My own personal/technical thoughts have gone back and forth on systemd.
  However even when I firmly believed that is was the wrong way to go and
would cause major issues down the line, it was still clear to me that
many people were seriously going overboard.

Could be.


That said, I understand and agree that there are technical downsides as
well.  For example, there is a little too much integration within
systemd itself, however that's mostly a result of the maintainer's
attitudes/viewpoints.

Frankly, I'm a lot more worried about operational downsides than technical ones.

Systemd might be the greatest thing since sliced bread - but I've got an operational collection of servers to maintain, that I'm going to have to upgrade eventually - and everything I've been reading just reinforces that I'm going to have to spend days, maybe weeks, pouring through every piece of carefully configured software and make adjustments to all my init routines - and figure out how to keep services running while doing so.

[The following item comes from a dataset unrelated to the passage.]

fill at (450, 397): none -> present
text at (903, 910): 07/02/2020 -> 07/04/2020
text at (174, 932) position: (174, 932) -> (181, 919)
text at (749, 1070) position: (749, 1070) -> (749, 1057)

Udev alone caused tremendous hassles a while back. Systemd is sure looking like a nightmare.

It would be one thing if I could reliably continue running systemv-init, add systemd-shim to support packages that require systemd, and deal with everything else as time allows. But that is looking less and less likely to just work.

I find myself looking more and more at either slackware or LFS, or moving to either one of the BSDs or SmartOS - a platform where servers still seem to count.

No matter what, a huge expenditure of time and effort - just to get back to the status quo of normal operations.

Sigh....

Miles Fidelman


--
In theory, there is no difference between theory and practice.